Don’t look now, but offshore wind power is coming our way.
Emerging as an 800-pound gorilla on the East Coast is Ørsted.
The Danish company, with $12 billion in annual revenues, uses the Danish-Norwegian letter Ø, not a bad move in touting your green credentials.
Ørsted was formerly known as DONG Energy (Danish Oil and Natural Gas), a bow to its fossil fuel roots. For obvious reasons, associating your brand with a U.S. slang term for a male body part was not a great idea.
Ørsted was recently selected to work with a unit of New Jersey Public Service Enterprise Group (PSEG) in building a massive wind farm off Atlantic City, NJ by 2024.
Half a million homes
This project would provide power to half a million homes, far more than the 350,000 dwelling units in Delaware. PSEG is the majority owner of the aging Salem nuclear plant complex across the river from the First State.
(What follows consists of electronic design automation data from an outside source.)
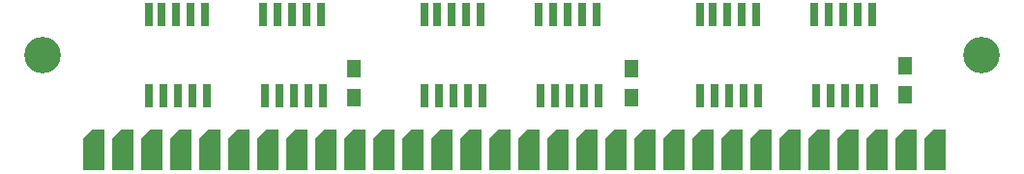
<source format=gbr>
%TF.GenerationSoftware,KiCad,Pcbnew,8.0.0*%
%TF.CreationDate,2024-11-03T15:19:12-05:00*%
%TF.ProjectId,macintosh-dram-1m-simm,6d616369-6e74-46f7-9368-2d6472616d2d,rev?*%
%TF.SameCoordinates,Original*%
%TF.FileFunction,Soldermask,Top*%
%TF.FilePolarity,Negative*%
%FSLAX46Y46*%
G04 Gerber Fmt 4.6, Leading zero omitted, Abs format (unit mm)*
G04 Created by KiCad (PCBNEW 8.0.0) date 2024-11-03 15:19:12*
%MOMM*%
%LPD*%
G01*
G04 APERTURE LIST*
G04 Aperture macros list*
%AMOutline5P*
0 Free polygon, 5 corners , with rotation*
0 The origin of the aperture is its center*
0 number of corners: always 5*
0 $1 to $10 corner X, Y*
0 $11 Rotation angle, in degrees counterclockwise*
0 create outline with 5 corners*
4,1,5,$1,$2,$3,$4,$5,$6,$7,$8,$9,$10,$1,$2,$11*%
%AMOutline6P*
0 Free polygon, 6 corners , with rotation*
0 The origin of the aperture is its center*
0 number of corners: always 6*
0 $1 to $12 corner X, Y*
0 $13 Rotation angle, in degrees counterclockwise*
0 create outline with 6 corners*
4,1,6,$1,$2,$3,$4,$5,$6,$7,$8,$9,$10,$11,$12,$1,$2,$13*%
%AMOutline7P*
0 Free polygon, 7 corners , with rotation*
0 The origin of the aperture is its center*
0 number of corners: always 7*
0 $1 to $14 corner X, Y*
0 $15 Rotation angle, in degrees counterclockwise*
0 create outline with 7 corners*
4,1,7,$1,$2,$3,$4,$5,$6,$7,$8,$9,$10,$11,$12,$13,$14,$1,$2,$15*%
%AMOutline8P*
0 Free polygon, 8 corners , with rotation*
0 The origin of the aperture is its center*
0 number of corners: always 8*
0 $1 to $16 corner X, Y*
0 $17 Rotation angle, in degrees counterclockwise*
0 create outline with 8 corners*
4,1,8,$1,$2,$3,$4,$5,$6,$7,$8,$9,$10,$11,$12,$13,$14,$15,$16,$1,$2,$17*%
G04 Aperture macros list end*
%ADD10Outline5P,-0.890000X1.038000X-0.178000X1.750000X0.890000X1.750000X0.890000X-1.750000X-0.890000X-1.750000X0.000000*%
%ADD11R,0.800000X2.000000*%
%ADD12C,3.200000*%
%ADD13R,1.250000X1.500000*%
G04 APERTURE END LIST*
D10*
%TO.C,B1*%
X122174000Y-125098000D03*
X124714000Y-125098000D03*
X127254000Y-125098000D03*
X129794000Y-125098000D03*
X132334000Y-125098000D03*
X134874000Y-125098000D03*
X137414000Y-125098000D03*
X139954000Y-125098000D03*
X142494000Y-125098000D03*
X145034000Y-125098000D03*
X147574000Y-125098000D03*
X150114000Y-125098000D03*
X152654000Y-125098000D03*
X155194000Y-125098000D03*
X157734000Y-125098000D03*
X160274000Y-125098000D03*
X162814000Y-125098000D03*
X165354000Y-125098000D03*
X167894000Y-125098000D03*
X170434000Y-125098000D03*
X172974000Y-125098000D03*
X175514000Y-125098000D03*
X178054000Y-125098000D03*
X180594000Y-125098000D03*
X183134000Y-125098000D03*
X185674000Y-125098000D03*
X188214000Y-125098000D03*
X190754000Y-125098000D03*
X193294000Y-125098000D03*
X195834000Y-125098000D03*
%TD*%
D11*
%TO.C,U1*%
X127030000Y-120396000D03*
X128300000Y-120396000D03*
X129570000Y-120396000D03*
X130840000Y-120396000D03*
X132110000Y-120396000D03*
X137190000Y-120396000D03*
X138460000Y-120396000D03*
X139730000Y-120396000D03*
X141000000Y-120396000D03*
X142270000Y-120396000D03*
X142143000Y-113284000D03*
X140873000Y-113284000D03*
X139603000Y-113284000D03*
X138333000Y-113284000D03*
X137063000Y-113284000D03*
X131983000Y-113284000D03*
X130713000Y-113284000D03*
X129443000Y-113284000D03*
X128173000Y-113284000D03*
X127030000Y-113284000D03*
%TD*%
%TO.C,U2*%
X151130000Y-120396000D03*
X152400000Y-120396000D03*
X153670000Y-120396000D03*
X154940000Y-120396000D03*
X156210000Y-120396000D03*
X161290000Y-120396000D03*
X162560000Y-120396000D03*
X163830000Y-120396000D03*
X165100000Y-120396000D03*
X166370000Y-120396000D03*
X166243000Y-113284000D03*
X164973000Y-113284000D03*
X163703000Y-113284000D03*
X162433000Y-113284000D03*
X161163000Y-113284000D03*
X156083000Y-113284000D03*
X154813000Y-113284000D03*
X153543000Y-113284000D03*
X152273000Y-113284000D03*
X151130000Y-113284000D03*
%TD*%
D12*
%TO.C,H1*%
X117729000Y-116840000D03*
%TD*%
%TO.C,H2*%
X199898000Y-116840000D03*
%TD*%
D13*
%TO.C,C1*%
X145000000Y-120499999D03*
X145000000Y-118000001D03*
%TD*%
%TO.C,C2*%
X169250000Y-120499999D03*
X169250000Y-118000001D03*
%TD*%
%TO.C,C3*%
X193250000Y-120249999D03*
X193250000Y-117750001D03*
%TD*%
D11*
%TO.C,U3*%
X175260000Y-120396000D03*
X176530000Y-120396000D03*
X177800000Y-120396000D03*
X179070000Y-120396000D03*
X180340000Y-120396000D03*
X185420000Y-120396000D03*
X186690000Y-120396000D03*
X187960000Y-120396000D03*
X189230000Y-120396000D03*
X190500000Y-120396000D03*
X190373000Y-113284000D03*
X189103000Y-113284000D03*
X187833000Y-113284000D03*
X186563000Y-113284000D03*
X185293000Y-113284000D03*
X180213000Y-113284000D03*
X178943000Y-113284000D03*
X177673000Y-113284000D03*
X176403000Y-113284000D03*
X175260000Y-113284000D03*
%TD*%
M02*

</source>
Ørsted already operates a small wind farm off Rhode Island’s Block Island and was awarded rights to develop the Skipjack wind farm off the Maryland coast, near Delaware’s Fenwick Island. Power from Skipjack could connect with the grid in Delaware.
Other Ørsted projects off Long Island, Rhode Island, Connecticut and Virginia are in the works.
Ørsted, which developed the first offshore wind farm in the early ‘90s, estimates its development pipeline amounts to two gigawatts on the East Coast, slightly less than the output from the Salem nuclear complex.
The projects would create thousands of construction jobs, many long-term positions and added tax revenues.
While the company has a lot on its plate, Ørsted figures it can capture efficiencies with multiple projects.
Things that could go wrong
A lot can happen in the coming years that might stymie offshore wind. A deep recession or a collapse of capital markets is not out of the question.
Opposition has been growing to offshore wind, especially in the Ocean City area. Foes, worried that the wind turbines will hurt tourism, want turbines moved further offshore.
Another issue is cost, with foes pointing out subsidies and incentives from states.
President Trump, a supporter of coal, threw out the possibility of the wind dying down and Americans having no way to watch their TVs.
Natural gas could fill any gaps, although opposition is growing in using any fossil fuel.
As you might remember, Delaware was first out of the gate with the Bluewater Wind project off the coast at Rehoboth Beach.
Bluewater struggled with a lack of federal regulations associated with offshore wind, a recession that cut power consumption and poor conditions in capital markets. The project appears to be dead, although Gov. John Carney announced the formation of a panel charged with studying the potential for wind power.
Climate change skeptic David Stevenson of Delaware’s Caesar Rodney Institute argues that Delaware is not far behind Maryland in pursuing an offshore wind project that would increase electric rates.
Supporters of wind power point to costs that remain steady through the lifespans of turbines. Costs are also dropping for offshore wind, especially in Europe.